Степе показалось, что старик не очень уверенно это говорит. Он с сомнением посмотрел на Семена.
– Что? – спросил тот. – Думаешь, спятил я? Нет. Я всё понимаю. Союза больше нет. Давно уже. Разбили, осколки собрали и выбросили. А у меня тут, считай, – анклав. Советская власть на территории одного, отдельно взятого двора.
– В чем она выражается? – спросил Степа.
– Да ни в чем, – усмехнулся Семен. – В болтовне. Ты ведь так думаешь? И все так думают. Просто закон – он где? Внутри каждого. Вот внутри меня остались правда и закон того времени и того строя. Ты, кстати, как ко всему относишься?
– К чему?
– К прошлому, к настоящему… За кого? За царя? За монархию? За олигархов? Или с новыми красными бегаешь, которые на тех же машинах на митинги подъезжают, что и олигархи?
– Да я… – пожал плечами Степа. – Я вообще ни за кого. Я политику не люблю.
– А ее нельзя любить или не любить. Можно закрыться с головой, спрятаться. Она – вокруг тебя, политика.
– Не знаю… Я ее не ощущаю. Живу и живу.
– Как сорняк ты, значит, живешь!.. – рассердился Семен. – Даже мухи в политике разбираются!
Степан усмехнулся.
– Что ты лыбишься? – продолжал старик. – Муха знает, когда ты убить ее хочешь, а когда просто мимо идешь. И прячется, когда надо. Это и есть политика. Чашки давай, бери себе большую, а моя вот… И стаканы доставай, из шкафчика…
Степа открыл дверцы удивительного шкафчика.
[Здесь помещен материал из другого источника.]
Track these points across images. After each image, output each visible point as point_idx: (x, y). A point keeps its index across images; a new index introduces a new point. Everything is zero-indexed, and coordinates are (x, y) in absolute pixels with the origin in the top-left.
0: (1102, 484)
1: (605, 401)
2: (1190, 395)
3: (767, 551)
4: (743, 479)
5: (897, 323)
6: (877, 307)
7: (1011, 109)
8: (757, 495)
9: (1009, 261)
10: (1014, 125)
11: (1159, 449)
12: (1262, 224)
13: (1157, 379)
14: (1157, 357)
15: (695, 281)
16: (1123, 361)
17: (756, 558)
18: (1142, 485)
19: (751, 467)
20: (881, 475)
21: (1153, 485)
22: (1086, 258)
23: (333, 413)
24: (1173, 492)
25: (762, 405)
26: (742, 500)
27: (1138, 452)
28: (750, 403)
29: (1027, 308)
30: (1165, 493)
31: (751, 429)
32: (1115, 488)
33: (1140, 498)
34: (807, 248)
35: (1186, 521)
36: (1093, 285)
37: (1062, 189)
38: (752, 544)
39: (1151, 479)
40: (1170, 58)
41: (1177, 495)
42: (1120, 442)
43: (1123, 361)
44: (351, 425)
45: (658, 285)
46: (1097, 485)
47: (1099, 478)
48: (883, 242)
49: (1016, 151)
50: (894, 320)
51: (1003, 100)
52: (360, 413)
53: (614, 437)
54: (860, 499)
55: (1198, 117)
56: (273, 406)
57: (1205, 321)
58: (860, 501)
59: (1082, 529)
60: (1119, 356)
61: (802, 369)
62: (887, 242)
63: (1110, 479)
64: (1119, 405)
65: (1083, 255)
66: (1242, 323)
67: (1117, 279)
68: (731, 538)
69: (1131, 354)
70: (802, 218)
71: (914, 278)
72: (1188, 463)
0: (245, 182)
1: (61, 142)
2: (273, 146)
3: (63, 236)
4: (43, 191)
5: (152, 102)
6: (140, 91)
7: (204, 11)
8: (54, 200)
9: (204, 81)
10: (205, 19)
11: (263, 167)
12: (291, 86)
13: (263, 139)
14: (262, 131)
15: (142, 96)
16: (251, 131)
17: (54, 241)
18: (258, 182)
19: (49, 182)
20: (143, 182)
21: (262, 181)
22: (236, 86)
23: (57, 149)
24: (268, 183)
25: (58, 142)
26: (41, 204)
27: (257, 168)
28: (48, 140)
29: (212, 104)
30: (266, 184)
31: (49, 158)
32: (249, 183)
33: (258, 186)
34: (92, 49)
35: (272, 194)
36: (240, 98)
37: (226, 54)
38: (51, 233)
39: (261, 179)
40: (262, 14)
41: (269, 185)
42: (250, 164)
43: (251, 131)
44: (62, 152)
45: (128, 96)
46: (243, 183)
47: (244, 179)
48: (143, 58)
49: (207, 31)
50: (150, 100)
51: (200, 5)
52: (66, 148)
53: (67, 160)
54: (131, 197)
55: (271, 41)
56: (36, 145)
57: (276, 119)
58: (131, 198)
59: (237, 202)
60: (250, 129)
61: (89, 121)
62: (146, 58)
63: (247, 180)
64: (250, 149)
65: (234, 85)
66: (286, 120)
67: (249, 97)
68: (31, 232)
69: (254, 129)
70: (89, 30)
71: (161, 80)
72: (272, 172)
Видно было, что он собран из разных частей, одна дверца прикручена проволокой. Степа неожиданно вспомнил, как он пытался обустраивать свою новую квартиру, которую купил после съемок и которую у него теперь отобрали за неуплату кредита. Они ездили с Верой в мебельные салоны, Вера выбирала кровать, со значением посматривая на Степу, мягонько смеясь, наконец выбрала – огромную, с одной стороны закругленную, дорогущую кровать из редкой породы дерева. Степа только сейчас понял, что цена этой кровати – это приблизительно три года материнской зарплаты. Понять он это мог и тогда, но мысли в ту сторону как-то не шли.
Вера купила еще белый кожаный диван с креслами, роскошный стол с восемью стульями, заказала кухню и шкафы. Всё это было нереально дорого, как потом понял Степа, именно туда ушла приличная часть гонорара. Он не понимал, зачем нужно обязательно покупать всё такое дорогое, зачем было выписывать двери в обе его ванные комнаты из Италии, двери ехали три месяца и не влезли в проемы, пришлось расширять проемы, заново красить стены, наносить художественную штукатурку. Но Вера стояла на своем, крепко держа его маленькой ручкой, и в такие моменты Степа переставал хорошо соображать.
Наверное, он любил Веру. Что тогда любовь, если не это? Поэтому, когда Вера, ничего не говоря, ушла от него и вышла замуж, Степа совершенно растерялся. Он как-то не думал о том, что может остаться без нее и что она, оказывается, его не любит. Совместить всё происшедшее в правильную логическую цепочку голова отказывалась. Поэтому Степа тогда и запил. А когда запил, то постепенно потерял всё, что оставалось, – как-то разошлись остатки денег, куда-то пропали друзья. В отличие от многих Степа не мог долго пить не просыхая, так чтобы ни дня ни ночи не было. Но бутылка стала постоянным атрибутом в его доме.